The 68 children in the study who spent time with their abuser during lockdown – two-thirds of whom were under the age of 14 – experienced a range of abusive behaviors, most of which were prevented from contacting their mothers, more than half were verbally abused and a quarter physically abused.
“Some children were neglected and deprived of food and attention, some were prevented from participating in online learning and deprived of medical care,” the report said.
The pandemic has been used to ‘psychologically abuse’ children, survey respondents said, with almost half reporting that the abuser told their children their mother was going to die of Covid-19 and that they would never see her again.
Additionally, there have been reports of abusers flouting restrictions, exposing children to others during lockdowns, refusing to share close contact information, and in some cases refusing to vaccinate children or vaccinating them without their mother’s consent.
Shine’s senior domestic violence adviser, Rachel Kain, said the findings reflected what her organization had witnessed.
“Covid hasn’t caused domestic violence, but what we’ve seen a lot of increased severity of violence, I think is partly related to isolation,” she said. “We had a lot of really extreme controlling behavior, a lot of bad physical aggression, a lot of psychological control and Covid weaponry.”
National Network of Family Violence Services chief executive Merran Lawler said there was “nothing surprising” in the report.
“It’s deeply disturbing… The violence tended to take different forms, it tended to escalate, it tended to encounter system responses that were unprepared for this phantom pandemic. [of violence against women and children] occurring.
Inspector Janelle Timmins, head of integrated community response, said there had been an increase in reports of family harm during the alert level restrictions.
“We recognize that the past two years with periods of Covid restrictions have put considerable pressure on a number of families, and the alert level restrictions may have made it more difficult to report incidents,” he said. she stated.
Timmins said police recognize the restrictions create additional pressure where co-parenting orders are in place.
Families and Sexual Violence Minister Marama Davidson said she would take the time to work closely on the report.

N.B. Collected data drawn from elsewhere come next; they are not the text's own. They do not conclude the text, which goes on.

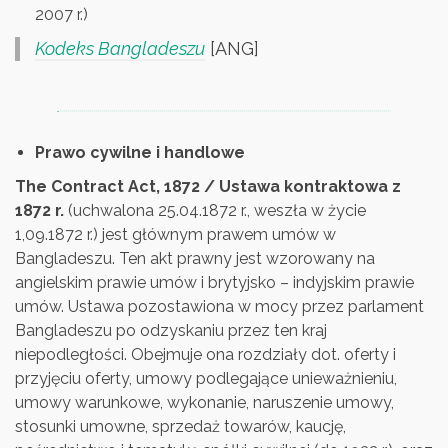
2007 r.)
Kodeks Bangladeszu
[ANG]
Prawo cywilne i handlowe
The
Contract Act, 1872 / Ustawa kontraktowa z
1872 r.
(uchwalona 25.04.1872 r., weszła w życie
1,09.1872 r.) jest głównym prawem umów w
Bangladeszu. Ten akt prawny jest wzorowany na
angielskim prawie umów i brytyjsko – indyjskim prawie
umów. Ustawa pozostawiona w mocy przez parlament
Bangladeszu po odzyskaniu przez ten kraj
niepodległości. Obejmuje ona rozdziały dot. oferty i
przyjęciu oferty, umowy podlegające unieważnieniu,
umowy warunkowe, wykonanie, naruszenie umowy,
stosunki umowne, sprzedaż towarów, kaucję,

“We were aware from the outset that lockdowns could exacerbate pressures that can be risk factors for violence, including victim-survivors’ feelings of isolation.”
Davidson said as a priority, domestic violence and sexual violence services had been categorized as essential services, so they could operate during the lockdown and additional funding had been provided.
“While people are not expected to remain in dangerous situations during the pandemic and information has been released to raise awareness about this, we welcome any ideas on how we can improve the transmission of these messages to families and individuals at risk.”
Justice Department operations director Carl Crafar said that as of mid-March 2020, Te Puna Aonui coordinated the pandemic task force, which involved a wide range of community and government representatives. government.
“It has become an effective forum for representatives of the sector to identify issues facing families experiencing violence, and for them to share innovations and good practices related to the delivery of domestic violence response services and sexual violence in the context of Covid-19.”